This was the latest read for my book club, and while it didn't spur any especially intellectual conversations, it was fun to talk about, because it's a fun book. Kitchen Confidential is a sort of memoir by Anthony Bourdain, a famous NYC chef, who describes the ins and outs of his life in professional kitchens. I've always known that working in restaurants is kind of like an extension of college -- drugs, heirarchy, gossip, cattiness, sex, and general debauchery -- but reading about some of the antics in Anthony Bourdain's life really seared the images into my brain (pun intended).
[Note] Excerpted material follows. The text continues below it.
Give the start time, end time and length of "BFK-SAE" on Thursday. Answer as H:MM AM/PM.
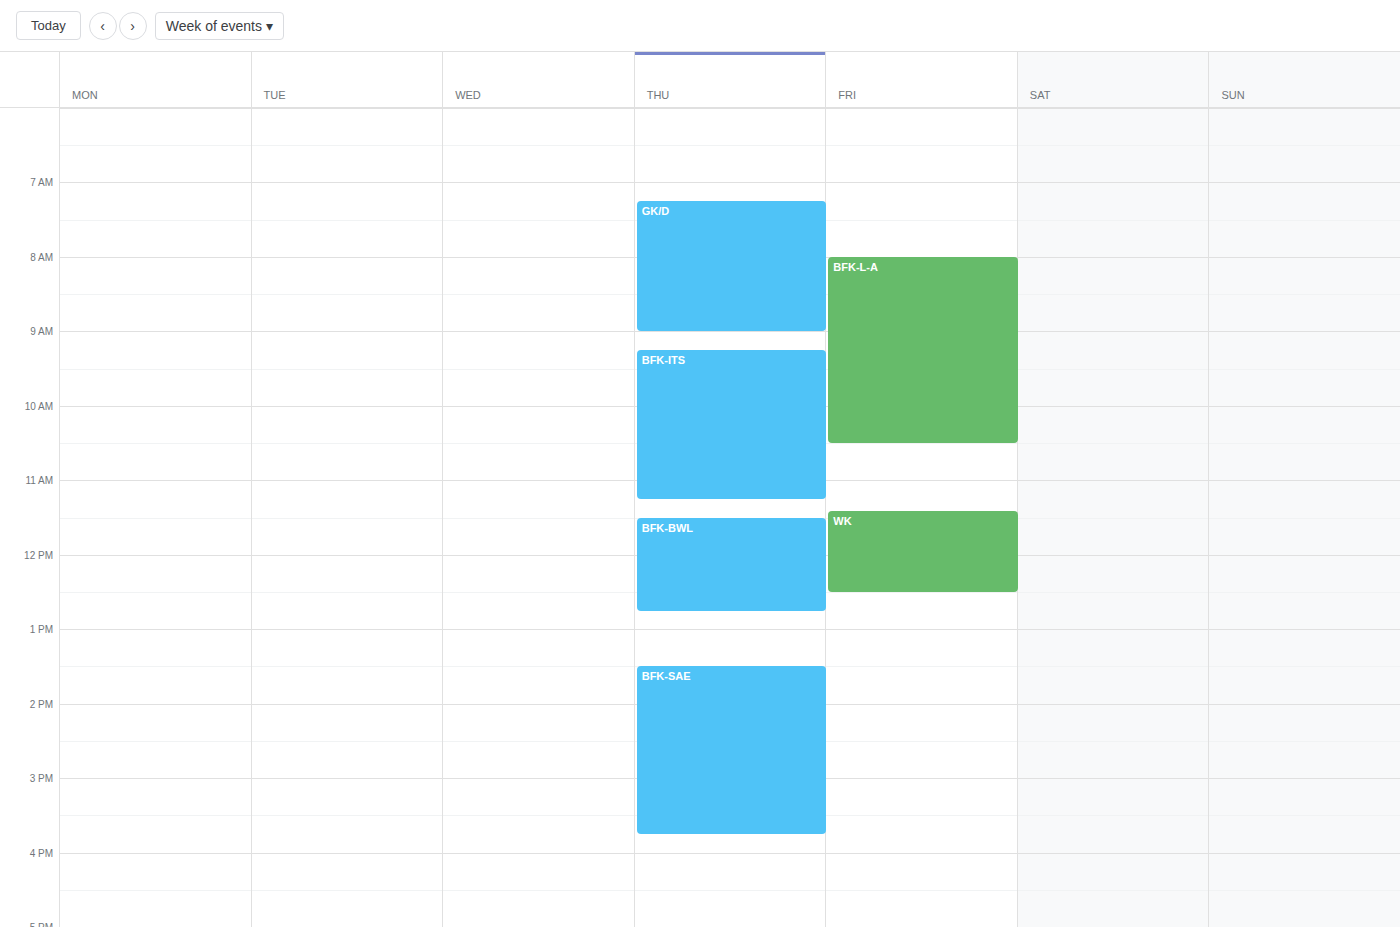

There are some useful lessons to be learned about food consumption by reading this book that are fairly obvious when you think about them, but good to reiterate nonetheless:
- Don't order seafood on Mondays
- Don't eat mussels unless you really trust the establishment
- Never eat hollandaise sauce unless you make it yourself
- (and while not a food-to-avoid), it's more than likely that someone had sex on the sacks of rice or flour somewhere in a walk-in storage unit.
Bourdain is a pretty good writer in terms of getting his story and the images associated with it across. His voice is strong, and he has a good sense of humor that made me laugh out loud at times. However, I got the sense that he writes how he talks, and his use of exessive italacs got really annoying by the end of the book.
Overall, this is a fun read for anyone who likes food and is interested in learning more about what it takes to prepare your meal when you go out to dinner.